What you need to do
1. According to the Brome County text, who brought the earliest settlers to the region?
2. Transcribe the Brome County text word for word, starting at "Former municipal county" and ending at "Richelieu River plains.".

= Brome County, Quebec =

Former municipal county of Quebec

Brome County, is a historical county of Quebec. It takes its name from the name of a manor in the parish of Barham in Kent, England that was named after the broom plant. It was named by English surveyors. The earliest settlers to this region were brought from New Hampshire by the Quaker leader, Nicholas Austin in the 1790s. The county was formed in 1855 from parts of Stanstead, Shefford and Missisquoi counties. The county is located in the Eastern Townships, one of the 12 regions of Quebec. The county lies in the foothills of the Appalachian Mountains. Its eastern half is rolling countryside while its western half is part of the Richelieu River plains.

Source material
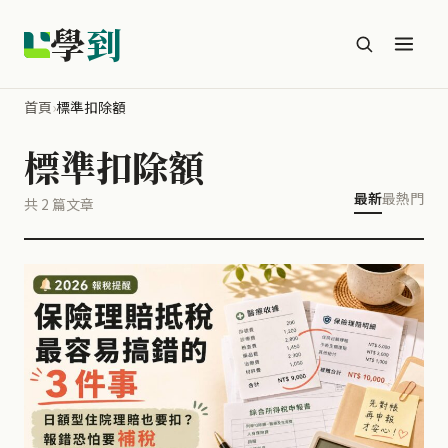
學
到
首頁
›
標準扣除額
標準扣除額
最新
最熱門
共 2 篇文章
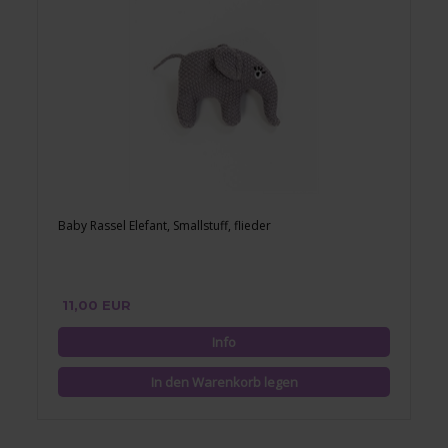
Baby Rassel Elefant, Smallstuff, flieder
11,00 EUR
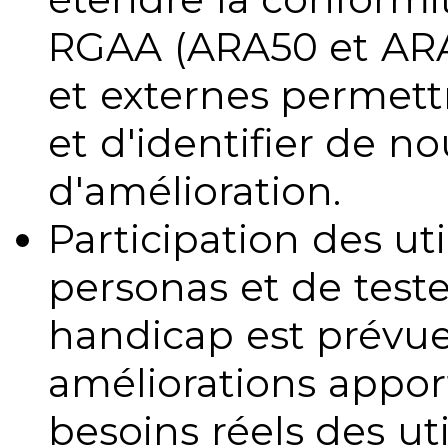
RGAA (ARA50 et ARA1
et externes permettr
et d'identifier de no
d'amélioration.
Participation des uti
personas et de teste
handicap est prévue
améliorations appo
besoins réels des uti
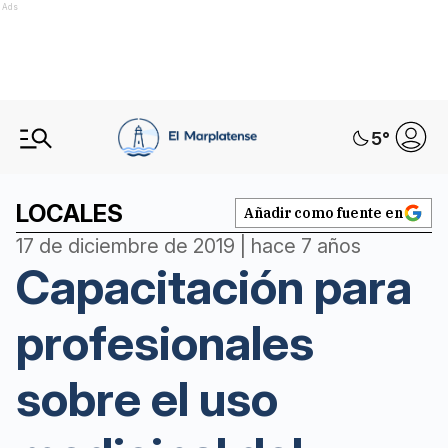
Ads
5
°
LOCALES
Añadir como fuente en
17 de diciembre de 2019 | hace 7 años
Capacitación para
profesionales
sobre el uso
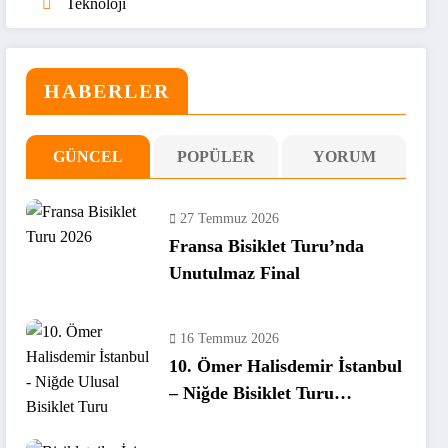
Teknoloji
HABERLER
GÜNCEL
POPÜLER
YORUM
27 Temmuz 2026
Fransa Bisiklet Turu’nda
Unutulmaz Final
16 Temmuz 2026
10. Ömer Halisdemir İstanbul
– Niğde Bisiklet Turu
Tamamlandı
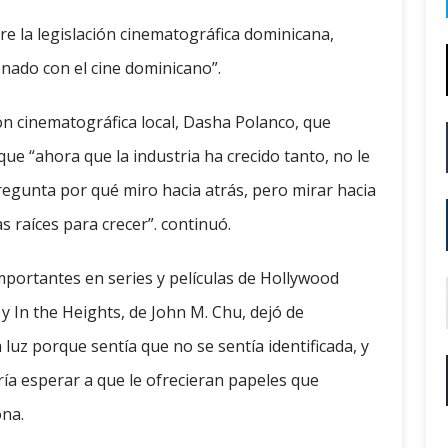
re la legislación cinematográfica dominicana,
onado con el cine dominicano”.
ón cinematográfica local, Dasha Polanco, que
ue “ahora que la industria ha crecido tanto, no le
pregunta por qué miro hacia atrás, pero mirar hacia
s raíces para crecer”. continuó.
mportantes en series y películas de Hollywood
y In the Heights, de John M. Chu, dejó de
luz porque sentía que no se sentía identificada, y
ría esperar a que le ofrecieran papeles que
ona.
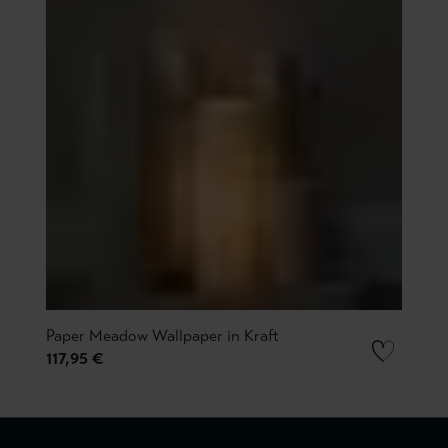
Paper Meadow Wallpaper in Kraft
117,95 €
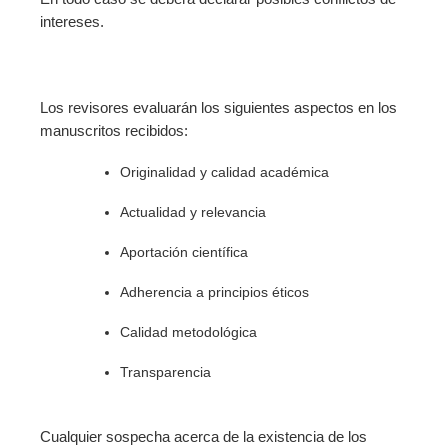
intereses.
Los revisores evaluarán los siguientes aspectos en los
manuscritos recibidos:
Originalidad y calidad académica
Actualidad y relevancia
Aportación científica
Adherencia a principios éticos
Calidad metodológica
Transparencia
Cualquier sospecha acerca de la existencia de los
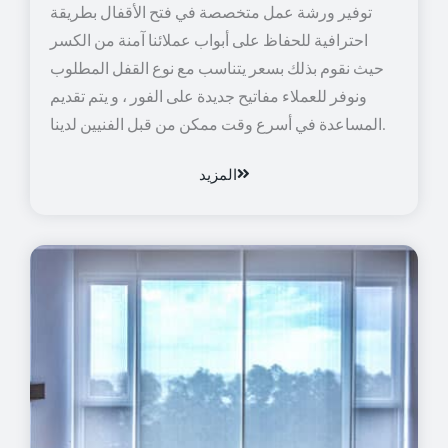
توفير ورشة عمل متخصصة في فتح الأقفال بطريقة
احترافية للحفاظ على أبواب عملائنا آمنة من الكسر
حيث نقوم بذلك بسعر يتناسب مع نوع القفل المطلوب
ونوفر للعملاء مفاتيح جديدة على الفور ، و يتم تقديم
المساعدة في أسرع وقت ممكن من قبل الفنيين لدينا.
المزيد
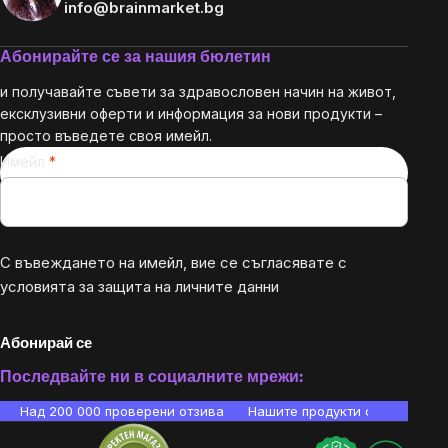
info@brainmarket.bg
Абонирайте се за нашия бюлетин
и получавайте съвети за здравословен начин на живот,
ексклузивни оферти и информация за нови продукти –
просто въведете своя имейл.
Имейл
С въвеждането на имейл, вие се съгласявате с
условията за защита на личните данни
Абонирай се
Последвайте ни в социалните мрежи:
Над 200 000 проверени отзива
Нашите продукти са лаборато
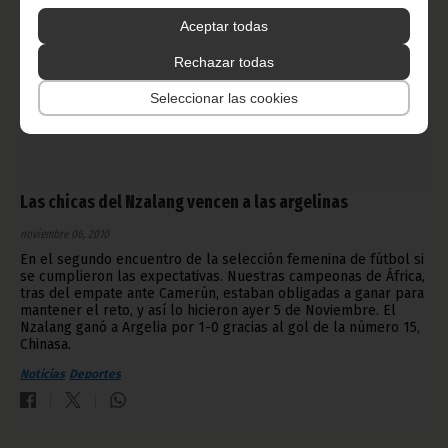
Aceptar todas
Rechazar todas
Seleccionar las cookies
Las chicas del Nzalang vencen a las argelinas
noviembre 06, 2010
En el segundo encuentro de la selección femenina de fútbol si
se cumplieron las expectativas. Nuestras campeonas de África,
tras del empate ante Camerún, estaban obligadas a ganar para
mantener el reto, y así lo hicieron ayer 5 de Noviembre. El
Nzalang ganó a Argelia por 1-0 gracias al gol de la número 15,
Chinasa.
Noticias
Deportes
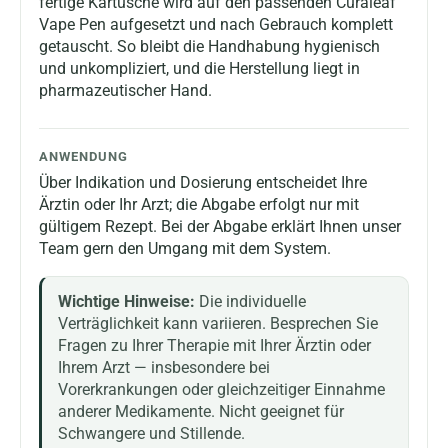
fertige Kartusche wird auf den passenden Curaleaf
Vape Pen aufgesetzt und nach Gebrauch komplett
getauscht. So bleibt die Handhabung hygienisch
und unkompliziert, und die Herstellung liegt in
pharmazeutischer Hand.
ANWENDUNG
Über Indikation und Dosierung entscheidet Ihre
Ärztin oder Ihr Arzt; die Abgabe erfolgt nur mit
gültigem Rezept. Bei der Abgabe erklärt Ihnen unser
Team gern den Umgang mit dem System.
Wichtige Hinweise:
Die individuelle
Verträglichkeit kann variieren. Besprechen Sie
Fragen zu Ihrer Therapie mit Ihrer Ärztin oder
Ihrem Arzt — insbesondere bei
Vorerkrankungen oder gleichzeitiger Einnahme
anderer Medikamente. Nicht geeignet für
Schwangere und Stillende.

Results of the tasks
1. Nicholas Austin, a Quaker leader, brought them from New Hampshire in the 1790s.

2.
Former municipal county of Quebec

Brome County, is a historical county of Quebec. It takes its name from the name of a manor in the parish of Barham in Kent, England that was named after the broom plant. It was named by English surveyors. The earliest settlers to this region were brought from New Hampshire by the Quaker leader, Nicholas Austin in the 1790s. The county was formed in 1855 from parts of Stanstead, Shefford and Missisquoi counties. The county is located in the Eastern Townships, one of the 12 regions of Quebec. The county lies in the foothills of the Appalachian Mountains. Its eastern half is rolling countryside while its western half is part of the Richelieu River plains.